Größten Respekt habe ich vor dem besonnenen und raschen Handeln der Schüler und Lehrer, die durch die schnelle Verständigung der Polizei und sofortiges Löschen noch Schlimmeres verhindert haben. Besonderer Dank gilt dem umsichtigen Einsatz von Polizei, Feuerwehr und Rettungskräften. Dass es gelungen ist, den Täter innerhalb von elf Minuten zu stoppen, beweist, wie wichtig und letztendlich erfolgreich die neue Polizeistrategie ist.

In den vielen Gesprächen mit Angehörigen und Bürgern aus Ansbach und Umgebung spüre ich, wie tief der Schrecken und die Hilflosigkeit gehen. Wie kommt es, daß ein Abiturient einen Brandanschlag ohne Rücksicht auf Leben und Gesundheit seiner Mitschüler und Lehrer verübt? Was hat sich in unserer Gesellschaft verändert, dass ein Jugendlicher sich so weit von den Menschen entfernt, sich so viel Hass aufbaut, dass er mit einer Axt auf andere einschlägt? Perspektivlos im materiellen Sinn sind jugendliche Gewalttäter meist nicht. Was muss die Politik verändern, damit sich diese Fälle nicht wiederholen?

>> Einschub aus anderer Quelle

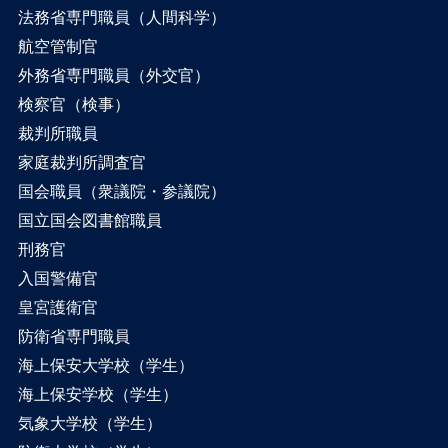
法務省専門職員（人間科学）
航空管制官
外務省専門職員（外交官）
検察官（検事）
裁判所職員
家庭裁判所調査官
国会職員（衆議院・参議院）
国立国会図書館職員
刑務官
入国警備官
皇宮護衛官
防衛省専門職員
海上保安大学校（学生）
海上保安学校（学生）
気象大学校（学生）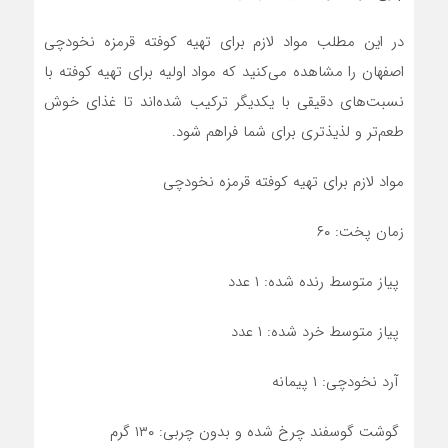
در این مطلب مواد لازم برای تهیه کوفته قرمزه نخودچی
اصفهان را مشاهده می‌کنید که مواد اولیه برای تهیه کوفته با
نسبت‌های دقیقی با یکدیگر ترکیب شده‌اند تا غذای خوش
طعم‌تر و لذیذتری برای شما فراهم شود.
مواد لازم برای تهیه کوفته قرمزه نخودچی
زمان پخت: ۶۰
پیاز متوسط رنده شده: ۱ عدد
پیاز متوسط خرد شده: ۱ عدد
آرد نخودچی: ۱ پیمانه
گوشت گوسفند چرخ شده و بدون چربی: ۱۳۰ گرم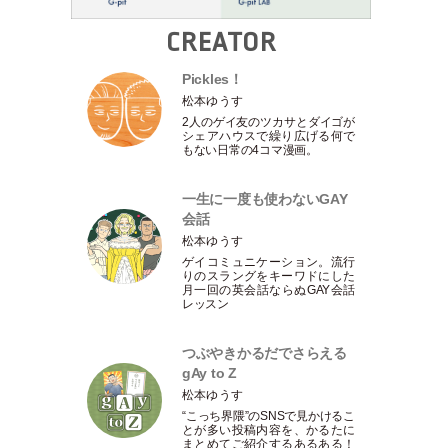
CREATOR
Pickles！
松本ゆうす
2人のゲイ友のツカサとダイゴが
シェアハウスで繰り広げる何で
もない日常の4コマ漫画。
一生に一度も使わないGAY
会話
松本ゆうす
ゲイコミュニケーション。流行
りのスラングをキーワドにした
月一回の英会話ならぬGAY会話
レッスン
つぶやきかるだでさらえる
gAy to Z
松本ゆうす
“こっち界隈”のSNSで見かけるこ
とが多い投稿内容を、かるたに
まとめてご紹介するあるある！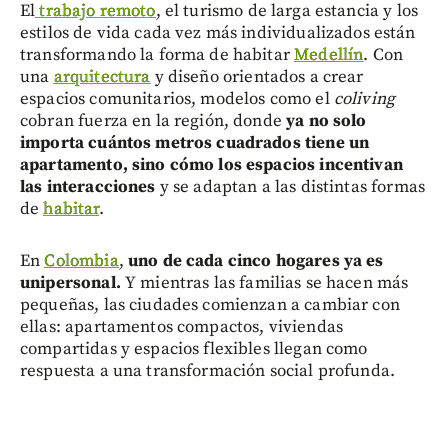
El
trabajo remoto
, el turismo de larga estancia y los
estilos de vida cada vez más individualizados están
transformando la forma de habitar
Medellín
. Con
una
arquitectura
y diseño orientados a crear
espacios comunitarios, modelos como el
coliving
cobran fuerza en la región, donde
ya no solo
importa cuántos metros cuadrados tiene un
apartamento, sino cómo los espacios incentivan
las interacciones
y se adaptan a las distintas formas
de
habitar
.
En
Colombia
,
uno de cada cinco hogares ya es
unipersonal.
Y mientras las familias se hacen más
pequeñas, las ciudades comienzan a cambiar con
ellas: apartamentos compactos, viviendas
compartidas y espacios flexibles llegan como
respuesta a una transformación social profunda.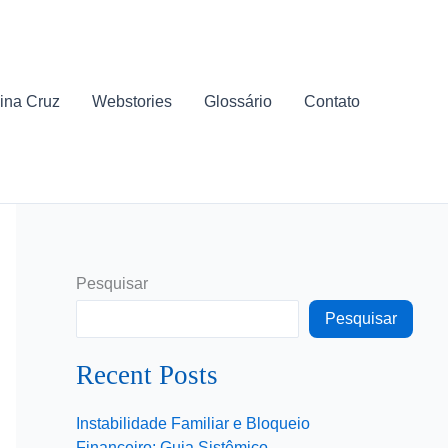
ina Cruz
Webstories
Glossário
Contato
Pesquisar
Pesquisar
Recent Posts
Instabilidade Familiar e Bloqueio
Financeiro: Guia Sistêmico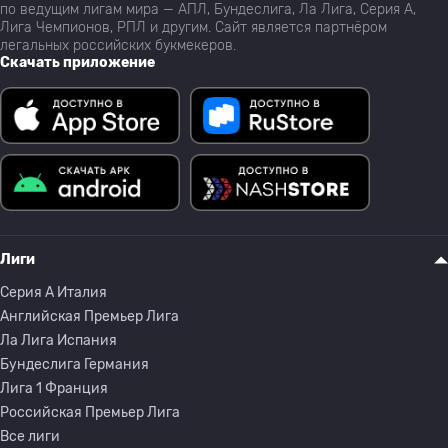
по ведущим лигам мира — АПЛ, Бундеслига, Ла Лига, Серия А,
Лига Чемпионов, РПЛ и другим. Сайт является партнёром
легальных российских букмекеров.
Скачать приложение
Лиги
Серия A Италия
Английская Премьер Лига
Ла Лига Испания
Бундеслига Германия
Лига 1 Франция
Российская Премьер Лига
Все лиги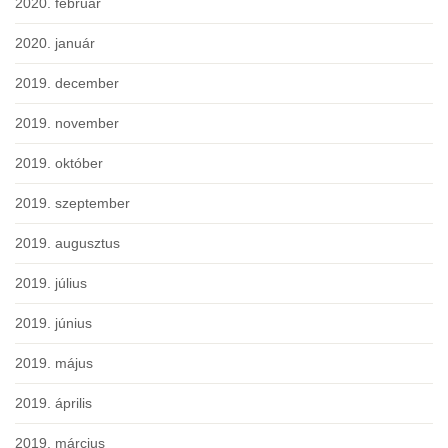
2020. február
2020. január
2019. december
2019. november
2019. október
2019. szeptember
2019. augusztus
2019. július
2019. június
2019. május
2019. április
2019. március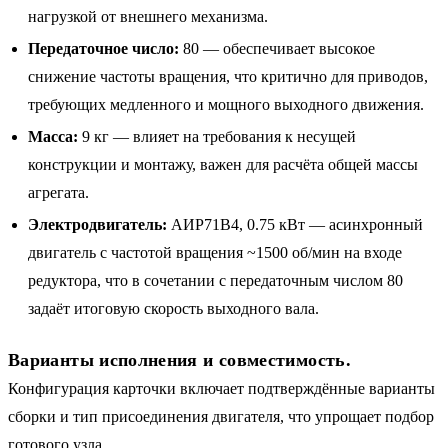
нагрузкой от внешнего механизма.
Передаточное число:
80 — обеспечивает высокое
снижение частоты вращения, что критично для приводов,
требующих медленного и мощного выходного движения.
Масса:
9 кг — влияет на требования к несущей
конструкции и монтажу, важен для расчёта общей массы
агрегата.
Электродвигатель:
АИР71B4, 0.75 кВт — асинхронный
двигатель с частотой вращения ~1500 об/мин на входе
редуктора, что в сочетании с передаточным числом 80
задаёт итоговую скорость выходного вала.
Варианты исполнения и совместимость.
Конфигурация карточки включает подтверждённые варианты
сборки и тип присоединения двигателя, что упрощает подбор
готового узла.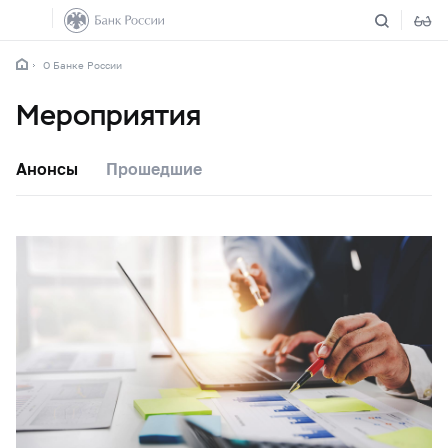
О Банке России
Мероприятия
Анонсы
Прошедшие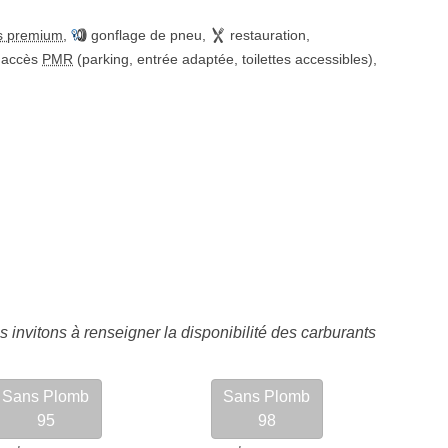
s premium
,
gonflage de pneu
,
restauration
,
accès
PMR
(parking, entrée adaptée, toilettes accessibles)
,
 invitons à renseigner la disponibilité des carburants
Sans Plomb
Sans Plomb
95
98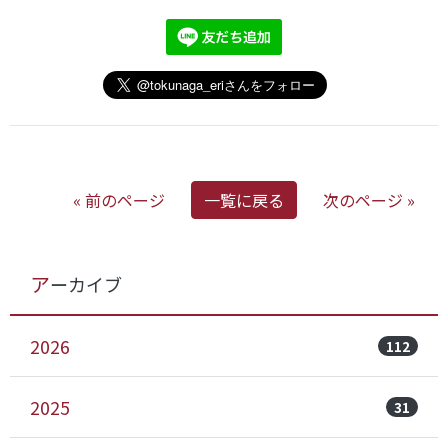
« 前のページ
一覧に戻る
次のページ »
アーカイブ
2026
112
2025
31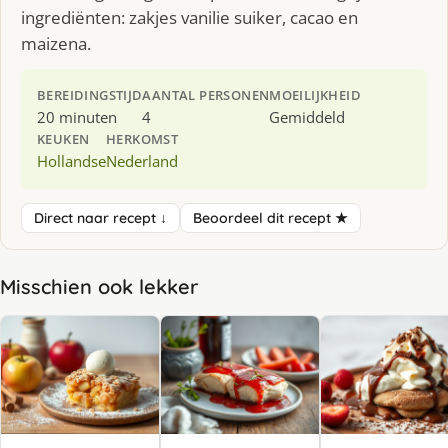
ingrediënten: zakjes vanilie suiker, cacao en
maizena.
BEREIDINGSTIJD
AANTAL PERSONEN
MOEILIJKHEID
20 minuten
4
Gemiddeld
KEUKEN
HERKOMST
Hollandse
Nederland
Direct naar recept ↓
Beoordeel dit recept ★
Misschien ook lekker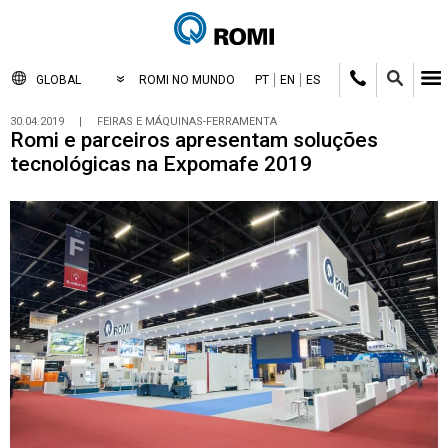
GLOBAL
ROMI NO MUNDO
PT
EN
ES
30.04.2019
|
FEIRAS E MÁQUINAS-FERRAMENTA
Romi e parceiros apresentam soluções
tecnológicas na Expomafe 2019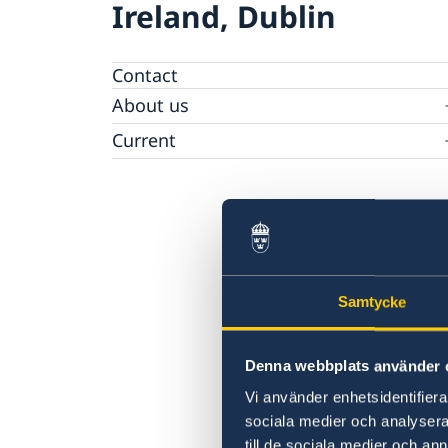
Ireland, Dublin
Contact
About us
Embassy staff
Current
News
Calendar
Vacancies
Welcome Sweden-programme.
Samtycke
Denna webbplats använder 
Vi använder enhetsidentifierar
sociala medier och analysera 
till de sociala medier och a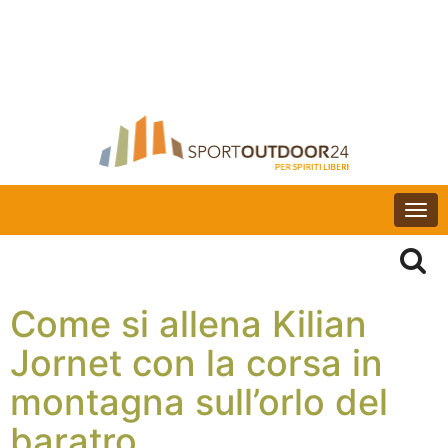
Togg
navi
Come si allena Kilian
Jornet con la corsa in
montagna sull’orlo del
baratro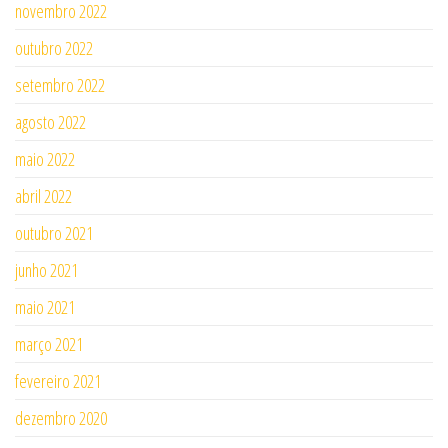
novembro 2022
outubro 2022
setembro 2022
agosto 2022
maio 2022
abril 2022
outubro 2021
junho 2021
maio 2021
março 2021
fevereiro 2021
dezembro 2020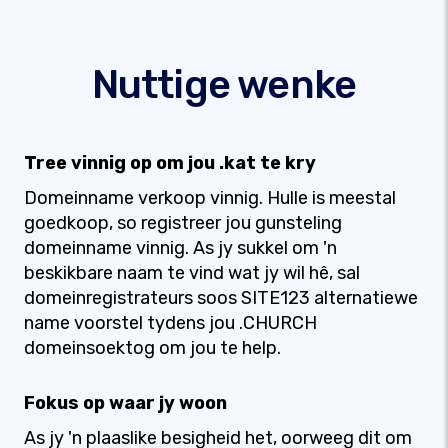
Nuttige wenke
Tree vinnig op om jou .kat te kry
Domeinname verkoop vinnig. Hulle is meestal
goedkoop, so registreer jou gunsteling
domeinname vinnig. As jy sukkel om 'n
beskikbare naam te vind wat jy wil hê, sal
domeinregistrateurs soos SITE123 alternatiewe
name voorstel tydens jou .CHURCH
domeinsoektog om jou te help.
Fokus op waar jy woon
As jy 'n plaaslike besigheid het, oorweeg dit om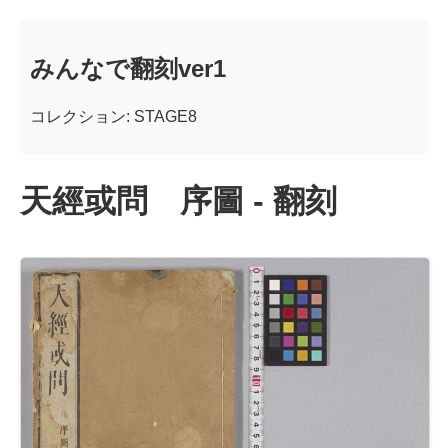
みんなで翻刻ver1
コレクション: STAGE8
天經或問 序圖 - 翻刻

Nach meinem Gefühl muss endlich über das Ende der Gewaltdarstellungen im Fernsehen und Internet geredet werden. Täglich wird jungen Menschen vorgegaukelt, dass man mit Gewalt Probleme lösen kann. Damit verschiebt sich für viele die Wahrnehmung der Wirklichkeit und einige greifen dann eben tatsächlich zur Gewalt. Sie erhalten in den Medien ja regelrechte Anleitungen dazu.

Daneben ist sicher auch nötig, die unmittelbaren Lehren aus der Katastrophe zu ziehen. So ist zum Beispiel offensichtlich, dass an jeder Schule eine Lautsprecheranlage installiert werden muss, damit im Ernstfall Verhaltensanweisungen jeden Schüler und Lehrer schnell erreichen. Es muss auch geprüft werden, warum der Täter trotz psychiatrischer Behandlung nicht vor der Tat gestoppt werden konnte. Der bayerische Innenminister Joachim Herrmann hat recht, dass Kinder und Jugendliche notfalls aus einem kaputten sozialen Umfeld rechtzeitig heraus geholt werden müssen.

Ich glaube aber, dass die gesellschaftliche Erneuerung tiefer gehen muss. Wir müssen den sozialen Zusammenhalt stärken. Wir müssen uns unserer Werte und Wurzeln wieder stärker besinnen. Auch der schwindende Halt im Glauben trägt zum Verlust an Geborgenheit und zur Flucht in Scheinwelten bei. Nur – Wer mag darüber in der Politik schon reden? Ich meine, wir sollten es.